AudioRealism’s Mike Janney on emulating the hoover
The hoover is without doubt one of the most iconic synth sounds in the history of dance music. We asked AudioRealism DSP guru Mike Janney – creator of Alpha Juno emulation ReDominator (not to mention the amazing ABL3 Roland TB-303 emulation, which is put to use on p62) – to tell us more.
: Originally designed using the Roland Alpha Juno synthesiser, the hoover sound is iconically rasping and downright nasty. What is it about the synth itself that defines this distinctive timbre? MJ: “Any plugin synth that has a multi-stage envelope should be able to do the job; NI’s Massive is one example, but keep in mind that the Alpha Juno envelope is unusual in that it has linear and exponential sections. Also, the PWM Saw [the Alpha Juno’s unusual shapemodulatable sawtooth oscillator] is pretty special – I’m not sure if any off-the-shelf synths have this feature.”

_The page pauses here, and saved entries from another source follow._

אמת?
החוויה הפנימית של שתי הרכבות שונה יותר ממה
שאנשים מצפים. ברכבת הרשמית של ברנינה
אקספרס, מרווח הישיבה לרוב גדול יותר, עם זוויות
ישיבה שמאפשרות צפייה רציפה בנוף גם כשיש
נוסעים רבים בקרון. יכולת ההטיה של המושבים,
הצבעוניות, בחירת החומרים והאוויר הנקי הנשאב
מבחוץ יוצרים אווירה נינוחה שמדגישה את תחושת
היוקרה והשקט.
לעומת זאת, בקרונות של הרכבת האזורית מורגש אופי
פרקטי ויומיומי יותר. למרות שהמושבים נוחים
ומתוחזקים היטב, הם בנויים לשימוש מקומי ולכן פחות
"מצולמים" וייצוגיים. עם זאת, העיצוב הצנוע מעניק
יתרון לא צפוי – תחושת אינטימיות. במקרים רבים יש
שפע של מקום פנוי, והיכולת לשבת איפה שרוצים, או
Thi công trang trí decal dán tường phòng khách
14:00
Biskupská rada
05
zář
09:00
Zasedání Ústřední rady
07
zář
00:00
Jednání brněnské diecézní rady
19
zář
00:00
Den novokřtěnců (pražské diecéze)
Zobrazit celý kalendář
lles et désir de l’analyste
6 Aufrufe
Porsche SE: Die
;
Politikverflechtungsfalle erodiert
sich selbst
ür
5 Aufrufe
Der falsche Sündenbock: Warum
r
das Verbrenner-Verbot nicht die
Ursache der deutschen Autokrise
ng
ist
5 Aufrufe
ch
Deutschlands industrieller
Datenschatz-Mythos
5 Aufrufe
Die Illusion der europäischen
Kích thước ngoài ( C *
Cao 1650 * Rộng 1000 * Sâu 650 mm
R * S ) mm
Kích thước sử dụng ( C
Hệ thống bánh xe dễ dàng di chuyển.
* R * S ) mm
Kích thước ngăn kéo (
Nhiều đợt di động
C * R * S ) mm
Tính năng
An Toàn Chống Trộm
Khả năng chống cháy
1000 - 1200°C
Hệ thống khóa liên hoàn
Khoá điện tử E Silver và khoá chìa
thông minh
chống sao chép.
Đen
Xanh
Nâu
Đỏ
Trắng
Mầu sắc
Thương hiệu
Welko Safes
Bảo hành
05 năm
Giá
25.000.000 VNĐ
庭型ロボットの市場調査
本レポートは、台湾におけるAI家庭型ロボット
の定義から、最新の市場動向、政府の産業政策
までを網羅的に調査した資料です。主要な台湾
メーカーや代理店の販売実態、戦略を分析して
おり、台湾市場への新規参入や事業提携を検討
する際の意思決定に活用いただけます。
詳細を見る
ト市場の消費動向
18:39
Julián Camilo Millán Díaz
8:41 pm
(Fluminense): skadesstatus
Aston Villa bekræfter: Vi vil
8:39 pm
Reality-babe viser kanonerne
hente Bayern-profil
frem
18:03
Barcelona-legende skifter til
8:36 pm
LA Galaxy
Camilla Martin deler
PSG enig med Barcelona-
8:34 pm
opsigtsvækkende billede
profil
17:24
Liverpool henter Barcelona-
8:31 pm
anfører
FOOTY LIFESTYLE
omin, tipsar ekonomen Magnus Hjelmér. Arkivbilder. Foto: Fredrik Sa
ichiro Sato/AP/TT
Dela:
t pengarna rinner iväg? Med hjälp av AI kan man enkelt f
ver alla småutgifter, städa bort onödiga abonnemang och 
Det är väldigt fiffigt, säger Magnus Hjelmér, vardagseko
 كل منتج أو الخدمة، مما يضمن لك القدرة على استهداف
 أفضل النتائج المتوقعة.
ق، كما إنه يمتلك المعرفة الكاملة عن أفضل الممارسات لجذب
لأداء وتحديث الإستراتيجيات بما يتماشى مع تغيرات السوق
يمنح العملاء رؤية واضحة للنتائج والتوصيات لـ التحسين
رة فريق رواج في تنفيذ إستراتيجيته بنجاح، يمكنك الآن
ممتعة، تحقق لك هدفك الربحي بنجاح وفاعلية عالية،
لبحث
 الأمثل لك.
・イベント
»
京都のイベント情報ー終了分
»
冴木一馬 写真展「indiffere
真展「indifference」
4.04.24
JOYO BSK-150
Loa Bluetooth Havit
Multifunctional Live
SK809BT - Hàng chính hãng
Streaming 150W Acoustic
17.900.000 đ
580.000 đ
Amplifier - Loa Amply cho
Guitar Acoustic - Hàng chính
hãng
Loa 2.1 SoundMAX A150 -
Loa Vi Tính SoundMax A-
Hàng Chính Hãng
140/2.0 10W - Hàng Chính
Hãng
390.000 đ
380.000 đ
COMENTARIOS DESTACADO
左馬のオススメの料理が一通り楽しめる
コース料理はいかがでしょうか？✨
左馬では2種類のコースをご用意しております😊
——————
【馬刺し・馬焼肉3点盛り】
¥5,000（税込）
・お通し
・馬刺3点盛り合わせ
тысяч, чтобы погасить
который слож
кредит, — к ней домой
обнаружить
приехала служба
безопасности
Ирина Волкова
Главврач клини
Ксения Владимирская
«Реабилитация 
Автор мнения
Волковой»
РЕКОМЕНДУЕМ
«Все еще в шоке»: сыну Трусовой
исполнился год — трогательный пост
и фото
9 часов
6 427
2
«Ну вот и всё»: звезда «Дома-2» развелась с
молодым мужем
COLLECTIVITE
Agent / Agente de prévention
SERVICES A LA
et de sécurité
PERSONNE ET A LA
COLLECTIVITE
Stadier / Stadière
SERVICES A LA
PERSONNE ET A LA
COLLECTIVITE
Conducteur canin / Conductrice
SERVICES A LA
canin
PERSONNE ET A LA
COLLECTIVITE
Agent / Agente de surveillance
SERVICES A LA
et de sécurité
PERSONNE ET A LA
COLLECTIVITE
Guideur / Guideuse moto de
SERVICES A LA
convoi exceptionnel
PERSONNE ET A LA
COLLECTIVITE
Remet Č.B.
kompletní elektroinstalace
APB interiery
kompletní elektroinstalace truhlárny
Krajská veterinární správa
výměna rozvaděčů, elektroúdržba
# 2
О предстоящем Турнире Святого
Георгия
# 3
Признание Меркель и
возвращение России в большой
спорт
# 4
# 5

: How about effects processing? How can the desktop producer use plugins to emulate that rough, nasty hoover timbre from all those classic 90s records? MJ: “The Alpha Juno’s included chorus was used on most hoover sounds, I think. Of course, every track will have its own effects chain applied after that, but the built-in chorus sounds great when creating a hoover.”
: What about loading retro hoover samples into a sampler? Is this a good way to recreate the sound authentically? MJ: “It is to a point, but you will lose some dynamics and inter-note effects, just like when you sample any other synth. For example, if you trigger a new note before the envelope fully decays, it will start from the last value and reach the maximum during the attack phase.”
: What, in your opinion, is the most creative use of a hoover on a record to date? MJ: “Easy: Dominator by Human Resource! We got in touch with them and they gave us their blessing to name our synth ReDominator after the track. Very cool guys indeed!”